Le ministère aura également à cœur de poursuivre le travail engagé avec les représentants des artistes-auteurs pour mieux les protéger.

Parce qu’il n’est pas non plus de création sans lieu de création, compte tenu des dépenses de sécurisation des sites et événements culturels qui, dans le contexte sécuritaire actuel, pèsent lourdement sur tous les acteurs, un montant de 2 millions d’euros sera pérennisé à compter de 2019, afin d’alléger la facture liée à ces dépenses, dans la continuité du fonds d’urgence créé temporairement à compter de 2016.

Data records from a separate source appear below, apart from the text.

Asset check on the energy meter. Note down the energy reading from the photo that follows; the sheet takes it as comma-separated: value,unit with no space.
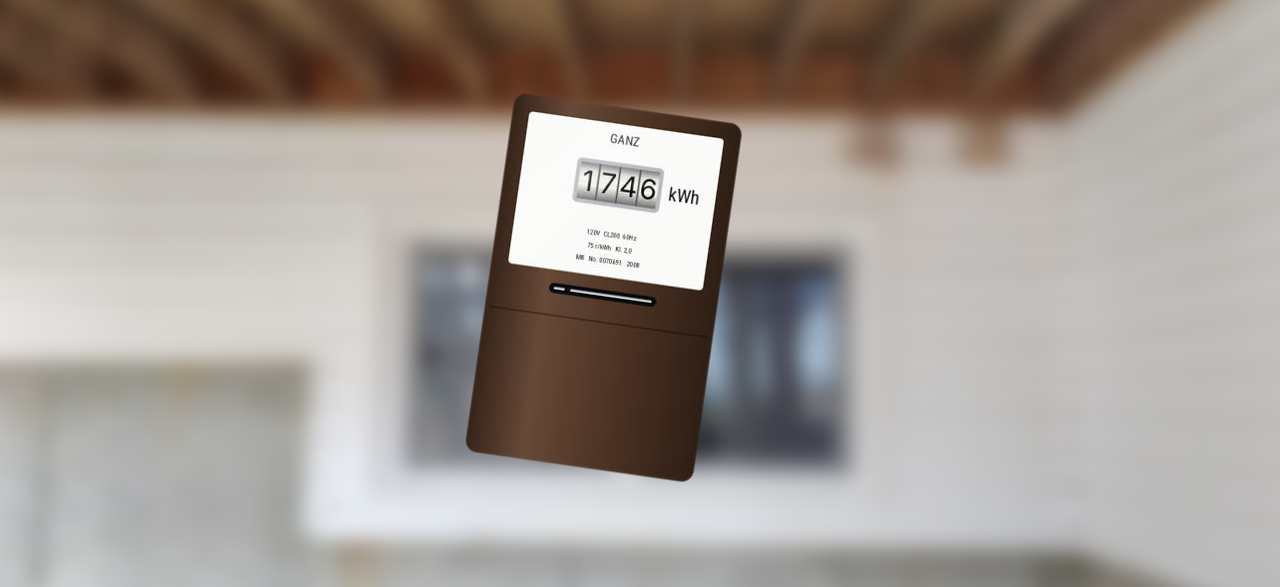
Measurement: 1746,kWh
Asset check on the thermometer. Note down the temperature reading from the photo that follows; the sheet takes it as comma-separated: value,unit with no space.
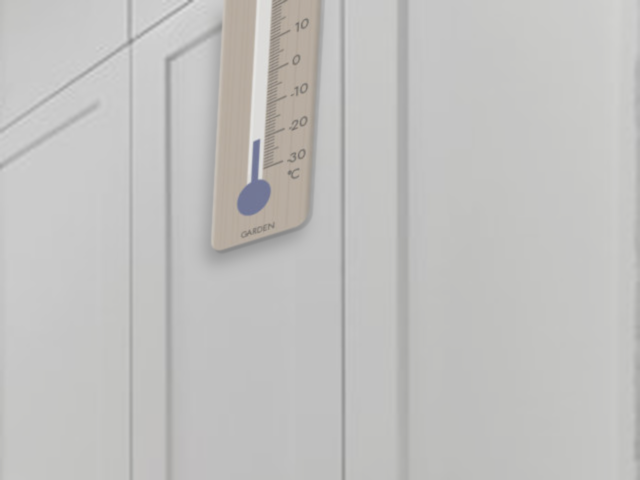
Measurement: -20,°C
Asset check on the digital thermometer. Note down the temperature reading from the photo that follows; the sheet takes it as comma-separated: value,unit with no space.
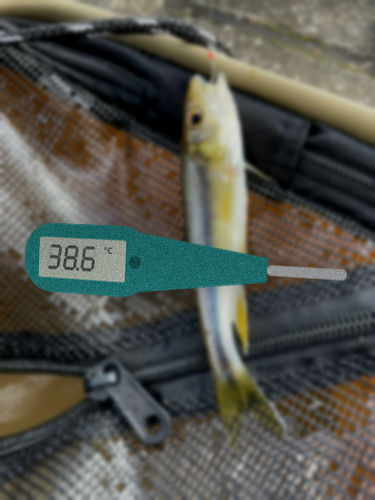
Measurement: 38.6,°C
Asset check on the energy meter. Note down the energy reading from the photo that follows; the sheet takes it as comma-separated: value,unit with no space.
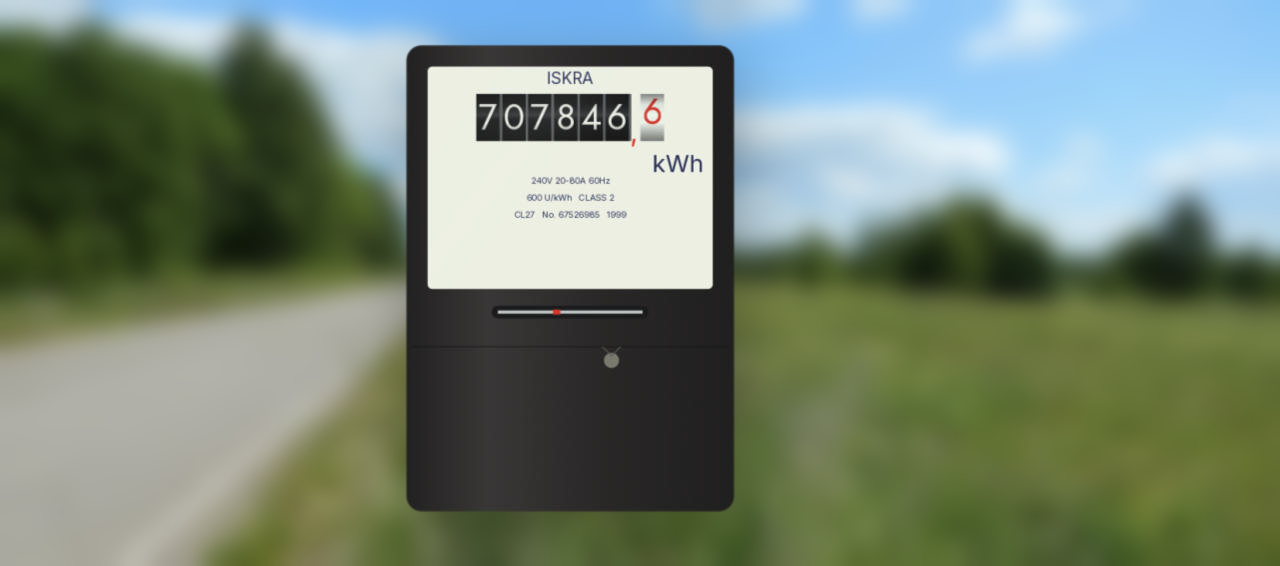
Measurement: 707846.6,kWh
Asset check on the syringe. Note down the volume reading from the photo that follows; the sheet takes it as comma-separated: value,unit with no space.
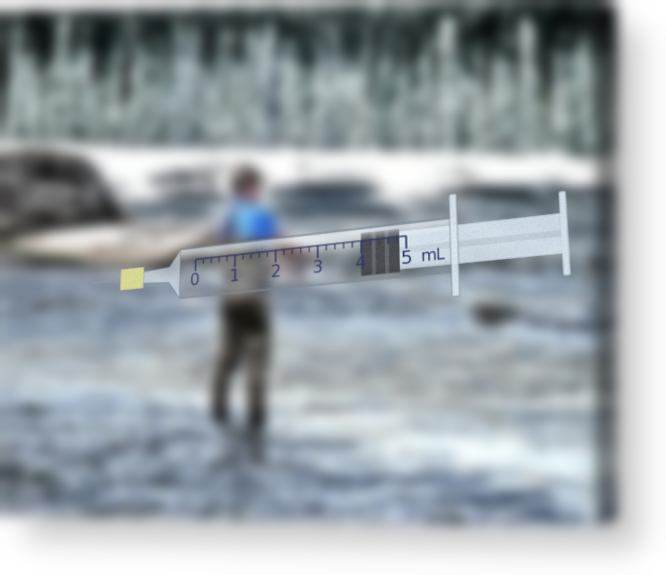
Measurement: 4,mL
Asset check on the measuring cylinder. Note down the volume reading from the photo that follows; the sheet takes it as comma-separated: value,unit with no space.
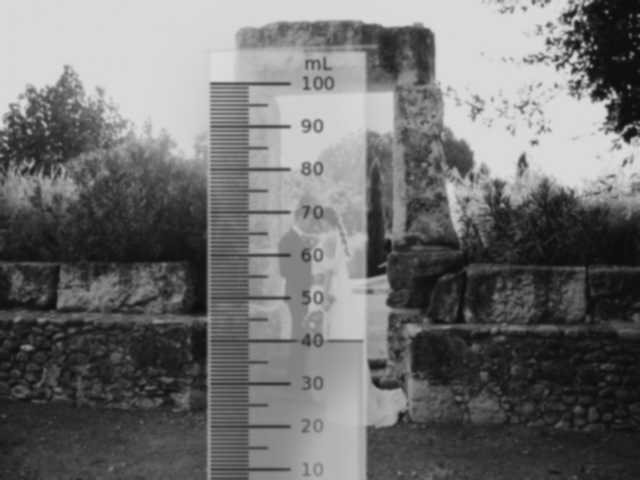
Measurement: 40,mL
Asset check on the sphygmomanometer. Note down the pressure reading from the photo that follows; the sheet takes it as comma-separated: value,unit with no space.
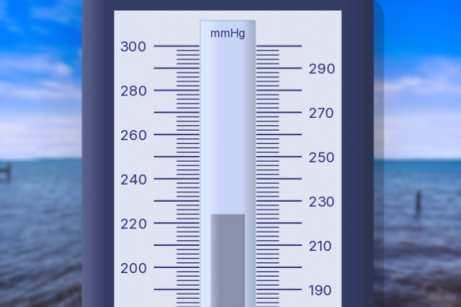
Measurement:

Je serai attentif à la question du coût de la mobilisation des forces de l’ordre, qui peut créer des difficultés pour certaines structures organisatrices de festival – nous en avons discuté en commission le 14 novembre dernier. Dans le soutien à la création, comme dans le combat pour l’accès à la culture, mon engagement sera total !

Je voudrais, enfin, apporter quelques réponses aux questions qui m’ont été posées.

Le Grand Palais – une opération inscrite dans la partie financée sur les programmes d’investissement d’avenir, ou PIA – ne verra pas les premières dépenses décaissées avant 2021, a priori. Les crédits fléchés vers le Grand Palais seront donc précisément mentionnés dans le plan 2020-2022.

Je reviendrai sur la question du CNM, le Centre national de la musique, à l’occasion de l’examen des crédits de la mission « Médias, livre et industries culturelles ». Vous savez l’engagement total qui est le mien pour la création de ce centre. Certes, celle-ci donnera lieu à une décision de gestion, mais je vous garantis que la structure disposera, en 2019, des moyens permettant sa création et son début de fonctionnement. Il reste beaucoup de travail à faire avec les partenaires de ce projet, en lien, bien évidemment, avec les parlementaires.

Le dossier de Villers-Cotterêts progresse. Sur les deux quadrilatères du site, le plus petit – là où se trouvait la résidence royale – se voit accorder un budget de 710 millions d’euros pour sa restauration et l’installation du laboratoire de la francophonie, qui doit être un formidable outil au service de la langue française et de la francophonie. Tout avance très positivement, donc, en lien avec le Centre des monuments nationaux, qui est le maître d’ouvrage de ce projet.